**Text provided:**
** start **

README ¶
Transcoding text
There are various ways to represent text in different contexts, each with its own advantages and disadvantages.
Transcoding is the process of switching from one representation to another (with no loss of information or meaning), and code in this directory provides functions to do so.
This is distinguished from transliteration, which is a purely syntactic remapping that may not preserve the semantics of the text.
The various schemes are described in detail below.
Unicode and UTF8
A glyph (or grapheme) is any printable text that fits within a single-spaced column. Interlinear text can be most easily vertically aligned when encoded as sequences of glyphs.
Each glyph is composed of one or more runes (or codepoints) which are 32-bit indexes into Unicode table entries.
- In this library, all runes can be addressed with 14 bits, and can represent any codepoint in the range [U+0000..U+3FFF].
- Each accented vowel may be represented with a base rune and a combining accent rune using an NFD format.
- For some of these, there is also a precomposed single-rune NFC format, and this is always preferred where available.
- Sequences of runes arise when converting between glyphs and UTF8, and are otherwise not of much use on their own.
Each rune can be serialized into a UTF8 byte sequence of variable length, and these can be concatenated into strings, which is the internet interchange standard. Well-formed UTF8 can be uniquely decomposed back into runes when needed.
One unfortunate side effect is that different glyph representations have varying lengths, depending on the glyph:
Glyph | # Glyphs | # Runes | # Bytes |
---|---|---|---|
e | 1 | 1 | 1 |
ɛ | 1 | 1 | 2 |
ê | 1 | 2 | 3 |
ɛ̂ | 1 | 2 | 4 |
This means that whereas a sequence of glyphs in a string can be randomly accessed via index and its length determined in constant time, this is not possible when represented as a sequence of Unicode runes or as a UTF8 string, and these must be iterated over.
Go provides native functionality to iterate over runes, but this causes problems with multirune glyphs (those with combining marks).
Fortunately, there is a third-party Unicode Text Segmentation library that does correctly iterate over glyphs, whatever the representation.
Alternate representations
For particular use cases (described below), other representations are more useful.
Internal representation
For efficiency, text is stored internally as a sequence of 16-bit tokens (called SSE tokens), each of which may represent one of:
- a single Unicode rune (U+0000..U+3FFF)
- For convenience, the token is defined such that when representing a Unicode rune, the token has the same numeric value as the rune value.
- an ASCII character and its location within an English or French word
- a Sango syllable and its syntactic properties and location within a Sango word
This makes it easier to:
- work parametrically across languages
- access text by index without iteration
- orthogonally query or set text properties
- pass data through middleware without worrying about escaping or conventions
- use directly as a dense vector embedding for use in machine learning algorithms.

** end **

**Jobs:**
(a) Echo back the part of the plant listing that begins with the line containing "state / province: Nord" and runs through the end of the listing. Include both of those lines.
(b) Pick up the transcoding text after its last line and keep writing it.
The transcoding text and the plant listing come from unrelated sources.

**Dataset entries:**
** start **

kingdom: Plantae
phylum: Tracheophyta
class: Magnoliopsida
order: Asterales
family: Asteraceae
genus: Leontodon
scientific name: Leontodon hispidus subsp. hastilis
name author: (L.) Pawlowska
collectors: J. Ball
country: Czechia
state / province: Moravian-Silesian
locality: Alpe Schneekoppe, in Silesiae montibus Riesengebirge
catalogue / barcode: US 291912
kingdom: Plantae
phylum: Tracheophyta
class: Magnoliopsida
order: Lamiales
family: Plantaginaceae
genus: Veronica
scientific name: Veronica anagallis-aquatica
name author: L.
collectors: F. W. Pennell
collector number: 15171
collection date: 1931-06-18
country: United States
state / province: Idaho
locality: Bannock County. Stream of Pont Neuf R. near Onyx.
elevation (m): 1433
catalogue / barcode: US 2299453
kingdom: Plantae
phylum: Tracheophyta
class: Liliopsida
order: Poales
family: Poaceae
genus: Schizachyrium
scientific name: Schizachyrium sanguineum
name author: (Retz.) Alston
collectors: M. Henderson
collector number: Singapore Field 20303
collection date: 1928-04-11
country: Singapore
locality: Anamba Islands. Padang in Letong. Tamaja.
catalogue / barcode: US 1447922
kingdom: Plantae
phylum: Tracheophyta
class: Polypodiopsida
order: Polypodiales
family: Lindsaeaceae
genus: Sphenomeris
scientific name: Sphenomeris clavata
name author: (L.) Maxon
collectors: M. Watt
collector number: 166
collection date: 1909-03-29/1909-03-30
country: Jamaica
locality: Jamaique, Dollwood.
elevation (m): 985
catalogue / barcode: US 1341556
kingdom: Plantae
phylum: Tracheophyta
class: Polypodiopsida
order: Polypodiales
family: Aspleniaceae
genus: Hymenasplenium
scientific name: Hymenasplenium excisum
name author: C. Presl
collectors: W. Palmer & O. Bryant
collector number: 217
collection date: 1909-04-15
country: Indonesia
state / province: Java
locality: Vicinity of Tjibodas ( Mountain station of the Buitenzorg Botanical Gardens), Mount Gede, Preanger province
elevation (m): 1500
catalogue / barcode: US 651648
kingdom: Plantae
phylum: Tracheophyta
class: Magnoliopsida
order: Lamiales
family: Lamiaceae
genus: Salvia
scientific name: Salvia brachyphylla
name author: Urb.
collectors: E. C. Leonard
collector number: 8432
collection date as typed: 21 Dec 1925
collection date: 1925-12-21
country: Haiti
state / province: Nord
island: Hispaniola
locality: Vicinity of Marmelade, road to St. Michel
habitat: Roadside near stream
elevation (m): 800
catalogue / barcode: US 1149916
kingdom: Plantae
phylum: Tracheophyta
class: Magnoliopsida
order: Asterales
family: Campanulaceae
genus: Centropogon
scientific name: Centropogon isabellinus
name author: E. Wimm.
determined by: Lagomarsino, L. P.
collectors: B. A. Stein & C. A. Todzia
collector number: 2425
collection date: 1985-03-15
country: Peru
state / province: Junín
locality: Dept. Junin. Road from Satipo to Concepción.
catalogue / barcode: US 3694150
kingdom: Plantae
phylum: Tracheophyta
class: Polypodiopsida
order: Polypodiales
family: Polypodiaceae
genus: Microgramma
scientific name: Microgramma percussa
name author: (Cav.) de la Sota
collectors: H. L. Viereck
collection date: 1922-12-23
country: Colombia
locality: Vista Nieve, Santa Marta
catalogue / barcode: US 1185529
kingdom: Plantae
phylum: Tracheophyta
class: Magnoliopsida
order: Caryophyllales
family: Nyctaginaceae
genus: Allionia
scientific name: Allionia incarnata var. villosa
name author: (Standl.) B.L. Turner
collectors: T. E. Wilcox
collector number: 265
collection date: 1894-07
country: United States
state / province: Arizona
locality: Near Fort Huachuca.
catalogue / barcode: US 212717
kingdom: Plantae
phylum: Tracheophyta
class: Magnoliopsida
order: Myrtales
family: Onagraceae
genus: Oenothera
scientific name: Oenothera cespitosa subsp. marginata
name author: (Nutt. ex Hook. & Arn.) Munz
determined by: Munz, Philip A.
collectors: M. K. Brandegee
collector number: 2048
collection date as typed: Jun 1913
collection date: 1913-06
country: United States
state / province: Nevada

** end **

**Final results:**
(a)
state / province: Nord
island: Hispaniola
locality: Vicinity of Marmelade, road to St. Michel
habitat: Roadside near stream
elevation (m): 800
catalogue / barcode: US 1149916
kingdom: Plantae
phylum: Tracheophyta
class: Magnoliopsida
order: Asterales
family: Campanulaceae
genus: Centropogon
scientific name: Centropogon isabellinus
name author: E. Wimm.
determined by: Lagomarsino, L. P.
collectors: B. A. Stein & C. A. Todzia
collector number: 2425
collection date: 1985-03-15
country: Peru
state / province: Junín
locality: Dept. Junin. Road from Satipo to Concepción.
catalogue / barcode: US 3694150
kingdom: Plantae
phylum: Tracheophyta
class: Polypodiopsida
order: Polypodiales
family: Polypodiaceae
genus: Microgramma
scientific name: Microgramma percussa
name author: (Cav.) de la Sota
collectors: H. L. Viereck
collection date: 1922-12-23
country: Colombia
locality: Vista Nieve, Santa Marta
catalogue / barcode: US 1185529
kingdom: Plantae
phylum: Tracheophyta
class: Magnoliopsida
order: Caryophyllales
family: Nyctaginaceae
genus: Allionia
scientific name: Allionia incarnata var. villosa
name author: (Standl.) B.L. Turner
collectors: T. E. Wilcox
collector number: 265
collection date: 1894-07
country: United States
state / province: Arizona
locality: Near Fort Huachuca.
catalogue / barcode: US 212717
kingdom: Plantae
phylum: Tracheophyta
class: Magnoliopsida
order: Myrtales
family: Onagraceae
genus: Oenothera
scientific name: Oenothera cespitosa subsp. marginata
name author: (Nutt. ex Hook. & Arn.) Munz
determined by: Munz, Philip A.
collectors: M. K. Brandegee
collector number: 2048
collection date as typed: Jun 1913
collection date: 1913-06
country: United States
state / province: Nevada

(b)
See the documentation on Sango Syllabic Encoding for full details.
Output representations
Sango consonants are all ASCII, but the vowels need to reflect pitch and height and therefore require non-ASCII runes.
The standard orthography is insufficient to fully represent vowel height (this being supplied pragmatically by speakers based on context and lexicon), and also cannot encode uncertainty in pitch or height. Therefore, the following enriched output format is used to represent:
- 4 cases: UPPERCASE, Titlecase, lowercase, and -case (pronounced "hyphencase")
- 7 vowels of varying height (and two of unknown height), indicated in the unaccented glyph:
- 5 close (long) vowels written in ASCII:
a
,e
,i
,o
,u
. - 2 open (short) vowels written in IPA symbols:
ɛ
,ɔ
.- This is readily understood notation, but in the standard orthography
e
ando
represent both close and open vowels.
- This is readily understood notation, but in the standard orthography
- 2 vowels of unknown height:
ə
,ø
.- This is completely nonstandard notation, for use (and useful) only internal to this library for text in an intermediate state
which eventually will be resolved into
e
|ɛ
oro
|ɔ
, respectively.
- This is completely nonstandard notation, for use (and useful) only internal to this library for text in an intermediate state
which eventually will be resolved into
- 5 close (long) vowels written in ASCII:
- 3 pitch levels (and one of unknown pitch), indicated using accents on the vowel:
- Low, unmarked (e.g.
a
) - Medium, marked with diaeresis (e.g.
ä
) - High, marked with circumflex (e.g.
â
) - Unknown, marked with dot below (e.g.
ạ
)- This is completely nonstandard notation, for use (and useful) only internal to this library for text in an intermediate state which eventually will be resolved into one of the three pitches above once known.
- Low, unmarked (e.g.
Some vowel/accent combinations cannot be expressed as a single Unicode rune and require a second combining rune to form a single glyph.
This enriched output format can be easily post-processed into Sango standard orthography, but as this is a lossy mapping, it is done only just before export for external use.
Harnessing case as a redundant pitch signal
Accent marks are regrettably small and difficult to see when reading written Sango text, and especially difficult both for nonnative speakers and the visually challenged.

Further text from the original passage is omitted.